____ Data records
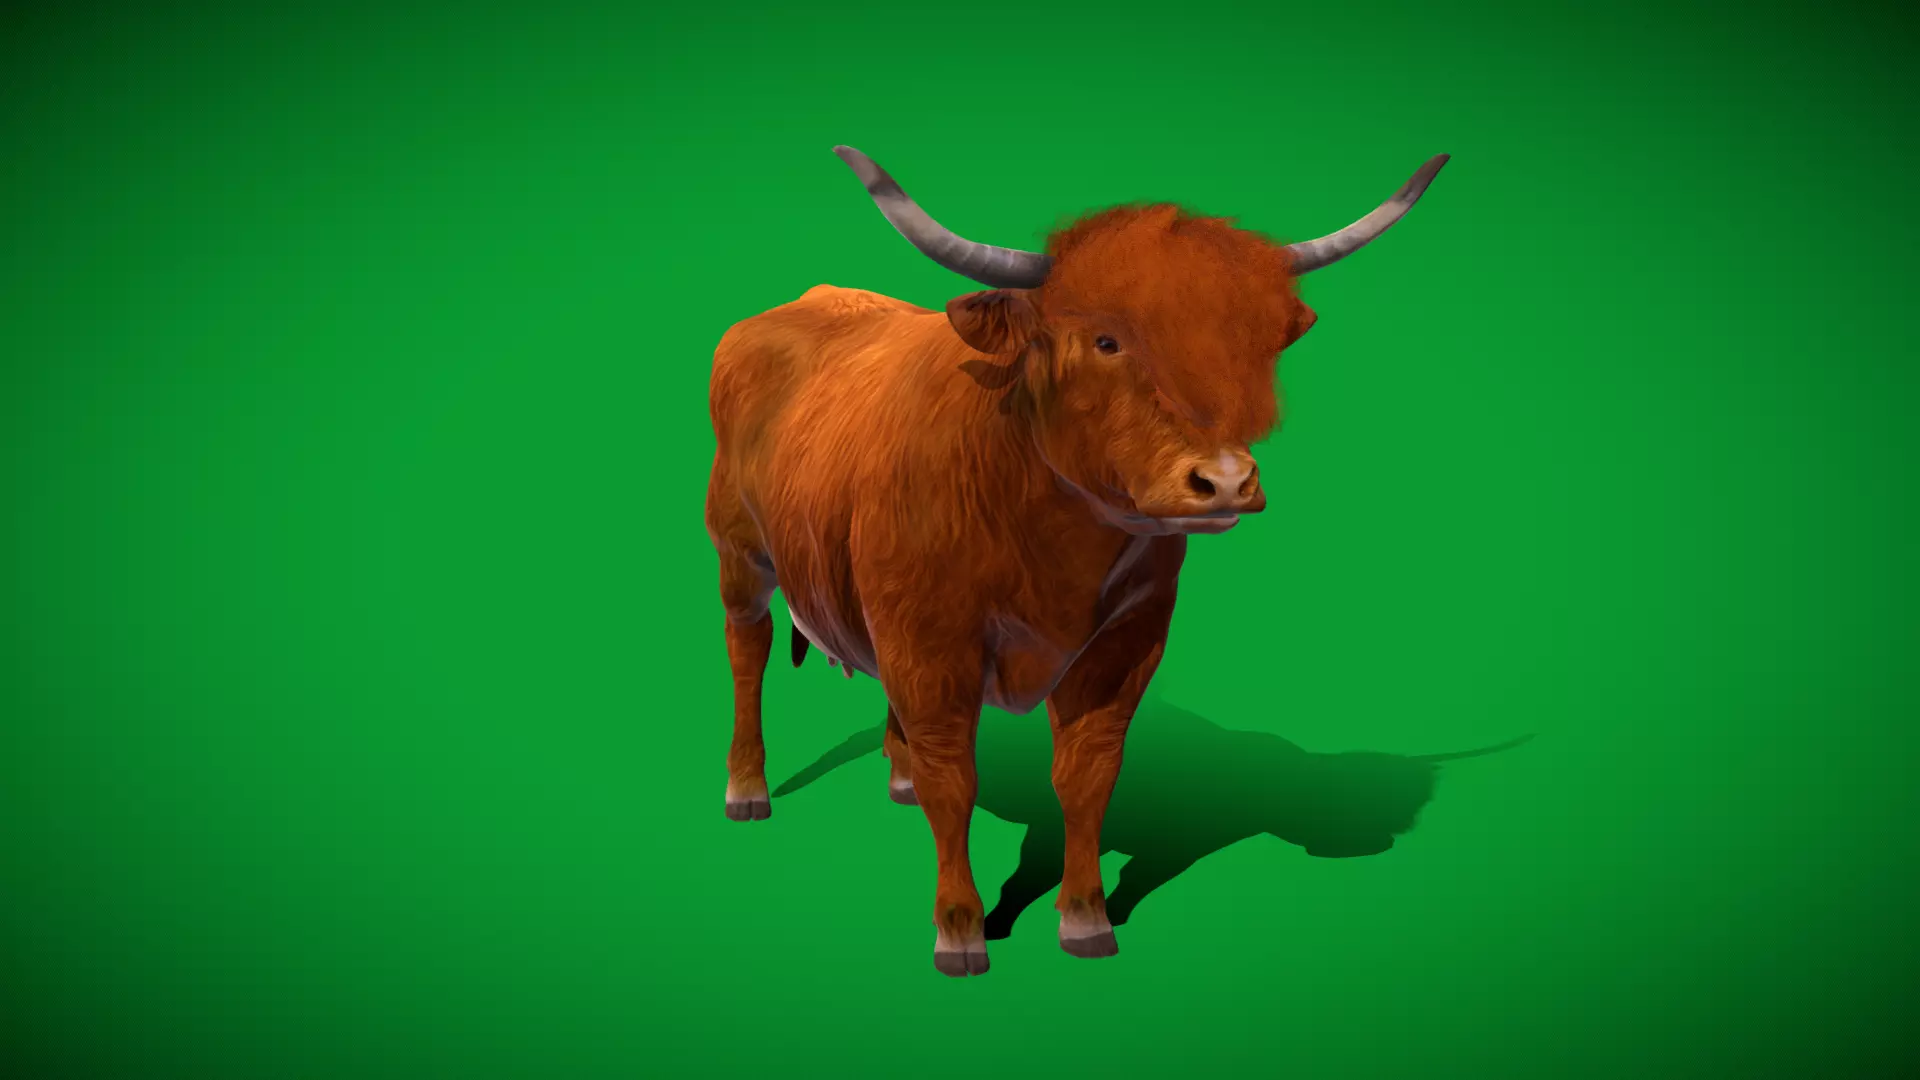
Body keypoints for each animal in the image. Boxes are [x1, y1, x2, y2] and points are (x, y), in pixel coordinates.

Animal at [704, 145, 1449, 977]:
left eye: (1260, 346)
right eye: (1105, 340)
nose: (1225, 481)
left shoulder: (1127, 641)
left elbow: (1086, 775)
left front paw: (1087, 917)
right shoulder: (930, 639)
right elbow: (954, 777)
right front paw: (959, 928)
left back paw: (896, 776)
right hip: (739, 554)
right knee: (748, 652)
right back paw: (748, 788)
________
▸ What the task asks
Full copy, no pictures: write out each line of the data exactly as it stands.

▸ Response to this task
Body keypoints for each animal in the image. Boxes are [x1, y1, x2, y2] and points are (x, y), in pixel coordinates.

Animal at [704, 145, 1449, 977]:
left eye: (1260, 346)
right eye: (1105, 340)
nose: (1225, 481)
left shoulder: (1127, 641)
left elbow: (1086, 775)
left front paw: (1087, 917)
right shoulder: (930, 639)
right elbow: (954, 777)
right front paw: (959, 928)
left back paw: (896, 776)
right hip: (739, 554)
right knee: (748, 652)
right back paw: (748, 788)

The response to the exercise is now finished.